September 1, 2009
Once again FINRA demonstrates that it considers its primary mission to be the protection of the worst of the worst in the securities industry. That should not be surprising considering that FINRA officials were hired by them, but at some point the Commission should give some minimal attention to protecting the investing public rather than the predatory brokers who prey on it. Honest brokers without compliance problems have no stake in this issue.
FINRA should not be allowed to launder crooked brokers' records after a minimal two year sabatical from defrauding customers. Among the multitude of reasons for which the Commission should reject this overtly anti-customer amendment are the following:
1) Customers, being universally bound to an expensive, forced arbitration system run by and for these same brokers, should have at least the same amount of time to check a broker's CRD as the eligibility period to file a forced arbitration claim. That would be six years. Otherwise, a broker defrauds any number of customer, goes on a vacation with his ill-gotten gains, and 24 months later his regulatory record is scrubbed by FINRA and no information is available on the subject broker during a period well within most state statutes of limitations.
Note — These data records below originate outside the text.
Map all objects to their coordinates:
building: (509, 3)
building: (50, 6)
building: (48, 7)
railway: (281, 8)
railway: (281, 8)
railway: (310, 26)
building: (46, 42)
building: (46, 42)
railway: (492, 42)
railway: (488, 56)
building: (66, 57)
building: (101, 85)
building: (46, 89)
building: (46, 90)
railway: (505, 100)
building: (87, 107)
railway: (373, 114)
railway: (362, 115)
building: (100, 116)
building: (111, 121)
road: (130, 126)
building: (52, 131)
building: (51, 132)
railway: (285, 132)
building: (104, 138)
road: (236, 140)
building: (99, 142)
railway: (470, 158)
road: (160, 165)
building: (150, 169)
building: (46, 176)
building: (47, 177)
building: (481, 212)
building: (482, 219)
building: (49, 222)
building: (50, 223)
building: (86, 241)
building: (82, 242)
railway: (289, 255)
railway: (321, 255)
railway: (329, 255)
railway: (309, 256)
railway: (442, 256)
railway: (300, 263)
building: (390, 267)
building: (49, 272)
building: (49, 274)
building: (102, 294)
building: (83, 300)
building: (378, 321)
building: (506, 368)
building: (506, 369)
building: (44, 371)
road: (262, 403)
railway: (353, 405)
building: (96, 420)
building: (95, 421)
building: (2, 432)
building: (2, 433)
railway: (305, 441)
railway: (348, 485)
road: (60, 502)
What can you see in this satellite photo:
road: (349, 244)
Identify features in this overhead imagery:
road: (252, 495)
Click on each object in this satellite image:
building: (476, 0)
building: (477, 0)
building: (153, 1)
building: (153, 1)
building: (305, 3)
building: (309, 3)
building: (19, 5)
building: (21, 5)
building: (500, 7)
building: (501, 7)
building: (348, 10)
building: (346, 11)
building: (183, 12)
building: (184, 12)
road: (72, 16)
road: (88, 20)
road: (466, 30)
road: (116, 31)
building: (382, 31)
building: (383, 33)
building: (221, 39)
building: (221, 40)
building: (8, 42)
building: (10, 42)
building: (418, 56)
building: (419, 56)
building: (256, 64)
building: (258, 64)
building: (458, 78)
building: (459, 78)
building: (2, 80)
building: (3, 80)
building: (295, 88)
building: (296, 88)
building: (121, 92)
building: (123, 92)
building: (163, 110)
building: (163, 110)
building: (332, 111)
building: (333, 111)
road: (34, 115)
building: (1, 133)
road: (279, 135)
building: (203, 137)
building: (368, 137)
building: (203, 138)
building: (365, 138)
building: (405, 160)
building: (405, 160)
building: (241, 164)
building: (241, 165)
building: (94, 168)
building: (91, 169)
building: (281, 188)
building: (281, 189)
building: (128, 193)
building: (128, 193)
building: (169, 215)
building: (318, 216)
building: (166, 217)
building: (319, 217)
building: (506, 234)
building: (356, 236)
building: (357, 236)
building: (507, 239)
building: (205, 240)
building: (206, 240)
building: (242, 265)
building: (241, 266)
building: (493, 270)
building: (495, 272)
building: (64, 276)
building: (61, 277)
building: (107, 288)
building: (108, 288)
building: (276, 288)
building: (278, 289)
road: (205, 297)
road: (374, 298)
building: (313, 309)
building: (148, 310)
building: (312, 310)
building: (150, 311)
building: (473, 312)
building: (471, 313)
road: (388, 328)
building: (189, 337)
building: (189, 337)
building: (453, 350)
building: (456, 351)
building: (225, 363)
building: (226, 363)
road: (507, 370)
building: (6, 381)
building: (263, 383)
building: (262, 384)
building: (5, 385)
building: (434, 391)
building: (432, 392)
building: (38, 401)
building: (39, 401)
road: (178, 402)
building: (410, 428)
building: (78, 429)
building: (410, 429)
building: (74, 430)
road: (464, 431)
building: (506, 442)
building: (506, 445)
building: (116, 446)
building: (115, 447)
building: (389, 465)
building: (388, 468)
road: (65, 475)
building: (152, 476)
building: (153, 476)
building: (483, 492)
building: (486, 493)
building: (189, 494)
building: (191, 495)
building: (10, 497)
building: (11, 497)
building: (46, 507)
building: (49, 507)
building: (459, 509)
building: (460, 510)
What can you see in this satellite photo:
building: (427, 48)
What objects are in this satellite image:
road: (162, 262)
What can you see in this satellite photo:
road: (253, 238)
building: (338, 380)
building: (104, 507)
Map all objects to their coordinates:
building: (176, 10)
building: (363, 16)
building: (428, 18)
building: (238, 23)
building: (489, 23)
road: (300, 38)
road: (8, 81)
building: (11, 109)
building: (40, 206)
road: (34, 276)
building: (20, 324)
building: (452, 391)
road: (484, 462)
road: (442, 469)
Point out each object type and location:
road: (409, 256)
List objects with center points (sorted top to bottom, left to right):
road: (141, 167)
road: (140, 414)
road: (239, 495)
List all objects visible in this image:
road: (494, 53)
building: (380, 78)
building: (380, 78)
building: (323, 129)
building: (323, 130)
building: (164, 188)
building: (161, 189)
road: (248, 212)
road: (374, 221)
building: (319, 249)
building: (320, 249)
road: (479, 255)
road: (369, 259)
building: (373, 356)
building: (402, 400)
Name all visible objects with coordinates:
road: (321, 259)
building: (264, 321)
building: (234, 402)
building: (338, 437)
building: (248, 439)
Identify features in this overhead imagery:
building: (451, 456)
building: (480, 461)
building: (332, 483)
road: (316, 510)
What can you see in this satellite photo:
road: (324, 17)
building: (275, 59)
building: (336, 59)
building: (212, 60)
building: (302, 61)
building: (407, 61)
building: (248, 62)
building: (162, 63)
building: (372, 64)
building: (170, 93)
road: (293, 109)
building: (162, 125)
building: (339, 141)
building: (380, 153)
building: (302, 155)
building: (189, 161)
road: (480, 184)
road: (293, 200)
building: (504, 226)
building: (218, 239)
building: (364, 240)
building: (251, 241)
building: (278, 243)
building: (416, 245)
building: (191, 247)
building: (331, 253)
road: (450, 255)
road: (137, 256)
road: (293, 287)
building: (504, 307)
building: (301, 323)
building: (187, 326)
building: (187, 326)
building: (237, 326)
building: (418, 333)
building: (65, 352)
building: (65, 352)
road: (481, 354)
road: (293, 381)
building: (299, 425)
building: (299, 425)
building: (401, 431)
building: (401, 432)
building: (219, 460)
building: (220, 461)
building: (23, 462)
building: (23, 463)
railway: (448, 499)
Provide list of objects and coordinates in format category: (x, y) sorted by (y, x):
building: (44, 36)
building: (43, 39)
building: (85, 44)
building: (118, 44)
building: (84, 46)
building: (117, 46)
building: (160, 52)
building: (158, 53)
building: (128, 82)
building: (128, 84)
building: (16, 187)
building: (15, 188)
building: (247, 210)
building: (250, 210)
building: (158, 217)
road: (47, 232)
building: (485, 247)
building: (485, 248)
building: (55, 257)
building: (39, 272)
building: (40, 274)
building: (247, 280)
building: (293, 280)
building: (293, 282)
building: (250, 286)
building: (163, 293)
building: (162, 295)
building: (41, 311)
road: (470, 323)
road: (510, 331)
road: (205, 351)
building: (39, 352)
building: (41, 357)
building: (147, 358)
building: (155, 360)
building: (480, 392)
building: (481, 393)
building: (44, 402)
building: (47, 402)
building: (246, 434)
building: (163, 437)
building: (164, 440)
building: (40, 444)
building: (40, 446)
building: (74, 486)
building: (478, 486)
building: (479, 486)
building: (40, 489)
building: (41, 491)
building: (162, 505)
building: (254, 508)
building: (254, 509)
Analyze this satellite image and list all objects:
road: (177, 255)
2) A broker with a long and checkered compliance rap sheet retires for two years in order to clear his record. He then signs on as a non-public arbitrator in FINRA's forced arbitration forum and his prior record has been closed, denying the defruaded customer of the resource to evaluate the industry credentials of an obviously unacceptable arbitrator.
I encourage the Commission to stop the outrageously anti-customer conduct of FINRA, starting with this amendment.